Esas observaciones permitían a su vez distinguir al peronismo tanto de la socialdemocracia como del desarrollismo. Formas homogeneizadoras de la evolución social que recelaban tanto del conflicto de clases como de la centralidad de la batalla antiimperialista. La primera tendió a anatemizar al peronismo como “populismo” (anomalía cultural reacia a la modernización), y el segundo procuró convertirlo en mera versión de la Alianza para el Progreso, donde la distribución del ingreso queda subordinada al incremento de las fuerzas productivas sostenido en el ingreso de capital extranjero.

Interesan ahora estas menciones a propósito de una correcta caracterización ideológica de La Libertad Avanza. En primer lugar, es a todas luces un error ligarla con el fascismo, salvo que asociemos fascismo con el autoritarismo (como si no hubiesen en la historia liberalismos y comunismos con rasgos fuertemente autoritarios). El fascismo es una concepción estatista, corporativa, imperialista y antisemita.
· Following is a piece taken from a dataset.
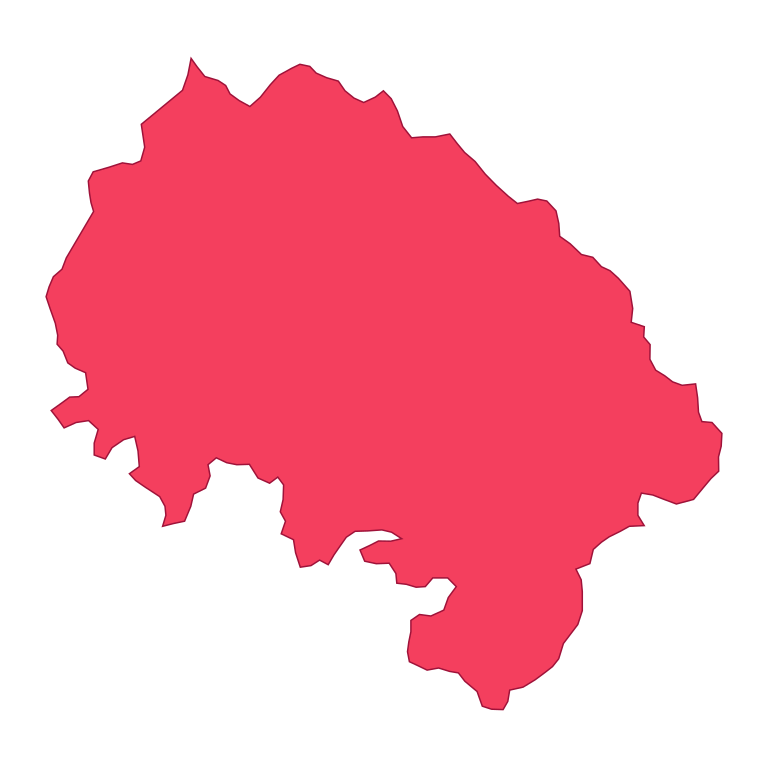 Tomar do Geru, Sergipe, Brazil
{"feature_id": "56859067B43639455387772", "entity_name": "Tomar do Geru", "entity_type": "district", "adm_level": 2, "iso_a3": "BRA", "parent_name": "Brazil", "parent_adm1": "Sergipe", "projection": "albers", "projection_center": [-37.876, -11.378], "detail": "fine", "context": "isolated", "style": "filled", "palette": "rose", "viewbox_px": 768, "rotation_deg": 0, "n_neighbors": 0, "source": "geoboundaries", "source_scale": "gbopen_adm2", "svg_char_len": 2696}
<svg xmlns="http://www.w3.org/2000/svg" viewBox="0 0 768 768"><path d="M718.7,471.2L718.5,456.9L721.2,446.2L721.9,433.4L712.0,422.5L701.9,421.6L698.5,412.2L697.6,397.7L695.6,383.9L682.1,385.3L672.5,381.8L664.9,375.9L655.7,370.2L649.9,359.3L650.1,344.6L643.7,337.0L644.3,326.7L631.2,322.3L632.7,308.5L629.9,291.3L618.3,278.2L610.0,270.7L601.4,266.7L592.8,257.3L581.4,254.5L570.2,243.8L559.7,236.3L558.8,223.5L556.0,210.9L546.8,201.0L537.6,199.1L528.5,201.2L517.4,203.5L508.2,196.2L496.3,185.4L485.2,174.1L475.1,161.5L464.6,152.5L457.3,143.7L449.8,134.0L435.2,136.9L422.7,136.9L411.6,137.8L402.7,126.5L397.4,110.9L391.2,98.7L383.4,90.8L375.3,97.1L363.7,102.5L354.0,98.1L345.0,90.8L338.3,81.1L326.6,77.7L316.2,73.1L309.8,66.4L299.9,64.3L291.6,68.3L279.1,75.2L270.5,84.5L260.4,97.2L249.9,106.5L239.2,100.6L230.0,93.9L225.7,85.5L218.1,80.5L204.8,76.5L197.1,66.8L191.1,58.4L187.9,74.8L182.5,90.3L141.3,124.3L144.7,147.2L140.8,160.9L132.5,164.4L122.4,162.9L109.1,167.2L93.2,171.8L88.3,181.0L89.5,193.2L91.0,202.6L93.6,211.5L66.3,257.9L62.0,269.2L53.4,276.7L49.1,286.8L46.1,296.7L50.0,308.3L55.3,323.2L57.7,335.3L57.1,344.2L63.1,351.1L67.8,362.9L75.1,368.1L85.6,372.7L88.0,389.3L78.9,396.7L69.7,397.1L61.7,403.0L51.2,410.5L58.3,419.6L64.1,427.9L76.1,422.5L88.6,420.6L98.2,429.4L94.2,443.1L94.2,455.0L105.3,459.0L112.0,447.7L123.6,439.7L134.7,436.4L138.0,450.9L139.3,466.6L129.4,473.7L135.6,480.5L145.3,487.2L159.7,496.6L165.0,506.3L165.9,515.3L162.6,526.3L173.6,523.5L184.6,521.2L190.8,506.3L193.6,494.1L205.6,488.1L210.1,475.9L208.0,464.7L216.3,457.8L226.7,462.7L236.8,464.7L249.4,464.3L258.0,478.0L269.6,483.2L277.8,477.1L283.6,484.9L283.1,499.6L280.3,511.8L285.5,521.2L281.2,533.8L293.5,539.7L295.6,552.8L300.3,567.2L311.0,565.6L319.6,560.1L328.2,564.7L334.0,554.8L340.1,546.0L346.3,537.2L355.1,531.3L367.7,530.9L381.9,529.9L391.6,532.2L401.7,538.7L390.7,541.2L378.5,541.0L369.9,545.4L360.0,550.0L364.7,561.2L376.3,563.7L389.2,563.2L395.9,573.5L396.8,583.2L406.4,584.3L416.1,587.2L425.3,586.6L432.8,577.9L447.7,577.9L456.3,586.6L448.3,597.5L443.8,610.1L430.9,616.0L419.5,614.5L410.9,620.4L410.9,631.7L408.8,642.0L407.5,651.7L409.4,661.7L418.0,665.7L427.1,670.1L438.6,668.0L449.6,671.4L458.4,672.9L464.9,681.3L477.1,691.5L482.3,706.2L491.5,709.2L503.1,709.6L507.8,701.4L509.7,690.1L523.1,687.1L535.1,679.8L545.6,672.0L552.5,666.6L558.7,658.8L563.4,643.5L571.6,632.7L577.8,624.5L582.3,610.7L582.3,601.0L582.3,591.6L581.2,579.8L575.9,569.1L589.9,563.6L593.3,549.4L601.4,542.2L609.2,536.8L620.3,531.3L629.3,526.3L644.2,525.6L637.9,515.3L637.9,503.1L641.4,493.1L652.8,495.0L663.3,499.1L676.4,504.0L693.6,499.4L703.2,487.8L711.0,478.5L718.7,471.2Z" fill="#f43f5e" stroke="#9f1239" stroke-width="1.5"/></svg>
La Libertad Avanza es un movimiento antiestatista, individualista, y sin componente alguno de racismo o de expansionismo.

Es, sí, una combinación desagradable de globalismo económico (que quita toda regulación a la libre circulación del Capital) y oscurantismo moral (recubierto bajo un halo de crítica al “globalismo”). Serían poderes imperiales (la agenda 2030 de los organismos internacionales, el “abortismo” de George Soros) los que agreden a una identidad nacional mancillada.

Esto implica entonces una batalla económica contra el populismo keynesiano (que distribuye riqueza que no genera) y contra el marxismo cultural (que difunde valores perversos como la ideología de género, el ecologismo, el feminismo o el indigenismo). Es curioso por cierto, como algunos peronistas “antiprogres” parecen coincidir con esta paranoica mirada “soberanista” que esgrime el movimiento libertario.

El peronismo, como ya fue dicho, es la exacta contracara de esto que se da en llamar anarcocapitalisnmo. La doctrina creada por Perón es esencialmente nacionalista en lo económico (con intensidades y morfologías que varían obviamente en cada época), pero a su vez defiende derechos de alcance universal que aspiran a eliminar cualquier clase de explotación (el derecho al trabajo digno, el derecho a la igualdad entre varones y mujeres, el derecho a un medio ambiente saludable). Perón fue siempre un humanista moderno (y como lo enfatiza especialmente en sus últimos escritos) un promotor de lo que denominó “universalismo”. Lo que implicaba por supuesto un equilibrio geopolítico sin ningún resabio imperial y sociedades armónicas organizadas en torno a la justicia social.

El nacionalismo no es enclaustramiento ni singularidad absoluta. Lo nacional, lo continental y lo universal para Perón no son antitéticos sino complementarios, y en cualquier caso la reivindicación de la cultura nacional de un pueblo opera como aplicación sabiamente situada de avances que deben alcanzar una escala global.

 

La forzada colisión entre un peronismo que se presume ortodoxo y las acechanzas de una cuota de cosmopolitismo ético, solo genera falsas divisiones que le hacen la vida política más fácil al nocivo gobierno de Javier Milei.